# Tage zwischen 2 Daten ausgeben -> Als richtiges Datum



## ahykes (3. September 2007)

Hallo !

Habe in meiner Tabelle ein Anfangs und ein Startdatum. Nun möchte ich die Tage, die dazwischen liegen anzeigen. Allerdings nicht als Anzahl (das würde ja mit DATE_DIFF gehen) sondern ganz genau jeden einzelnen Tag im Format YYYY-MM-DD.

Habt ihr eine IDEE?


----------



## _Truck_ (4. September 2007)

Hallo,

MySQL oder SQL, wenn ich fragen darf?

Gruß Truck


----------



## ahykes (4. September 2007)

HAllo! Entschuldigung. Es handelt sich um um MYSQL. Habe auch eine unschöne Notlösung gefunden: Einfach alle Daten von Heute bis 20015 in eine Tabelle geschrieben.
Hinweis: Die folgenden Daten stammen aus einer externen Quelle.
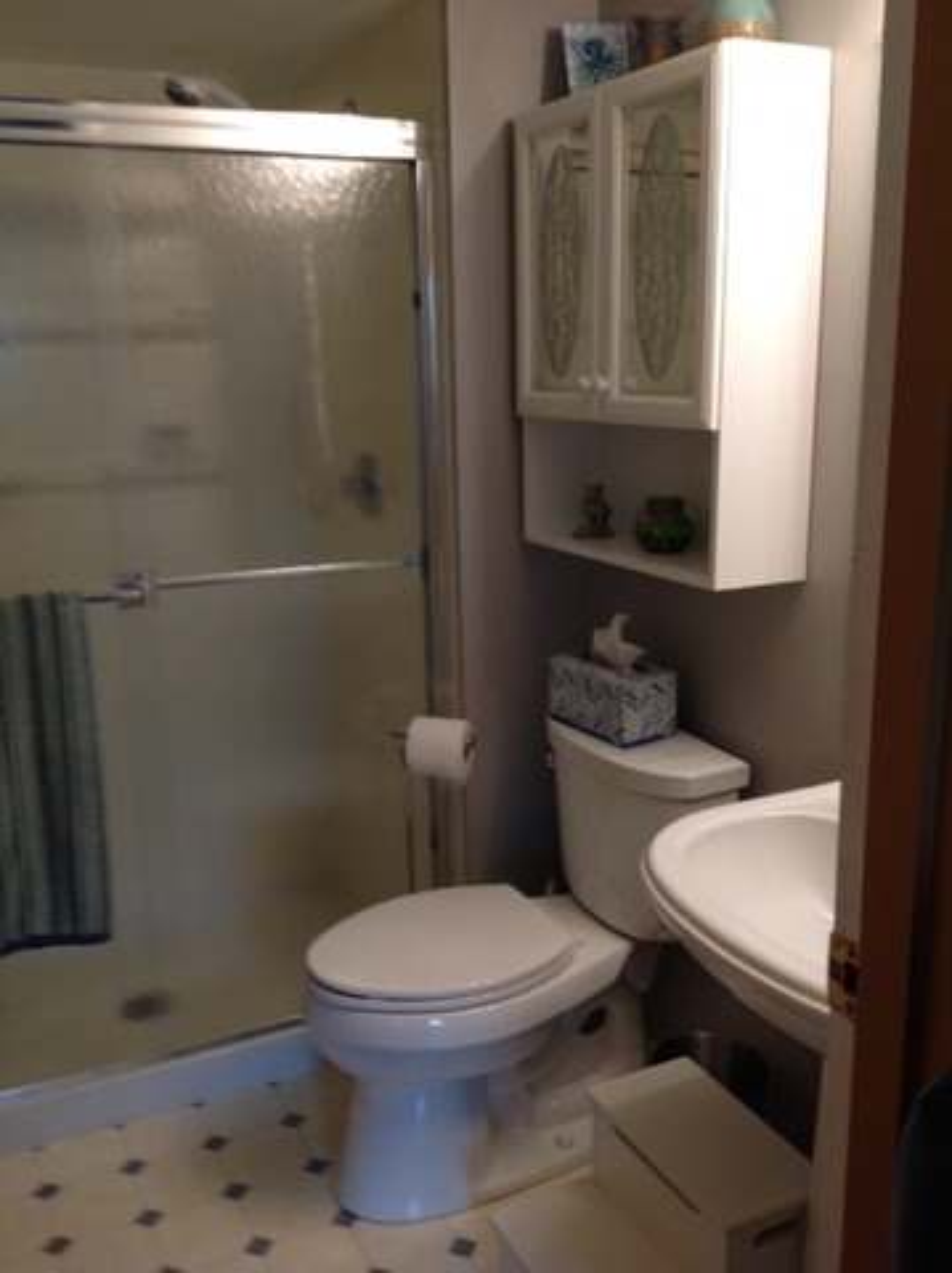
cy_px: 636
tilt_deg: -8.4
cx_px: 476
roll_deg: -0.2
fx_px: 1286
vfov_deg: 52.7
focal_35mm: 35
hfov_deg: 40.6
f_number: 2.4
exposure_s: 1/15
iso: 50
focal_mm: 4.28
Das ist aber sehr häßlich 

Haste einen Plan?


----------



## ManicMarble (6. September 2007)

Das mit der Tages-Tabelle ist gar nicht so hässlich.
Ich mache viel mit Projektmanagement und habe mir eine Kalender-Tabelle gebastelt, die ich für alles mögliche hernehme, mit Feiertagen und Arbeitsstunden und was das Herz begehrt. Siehe meinen Beitrag ind diesem Thread: http://www.tutorials.de/forum/relat...e-zwischen-anfangs-und-enddatum-auslesen.html


----------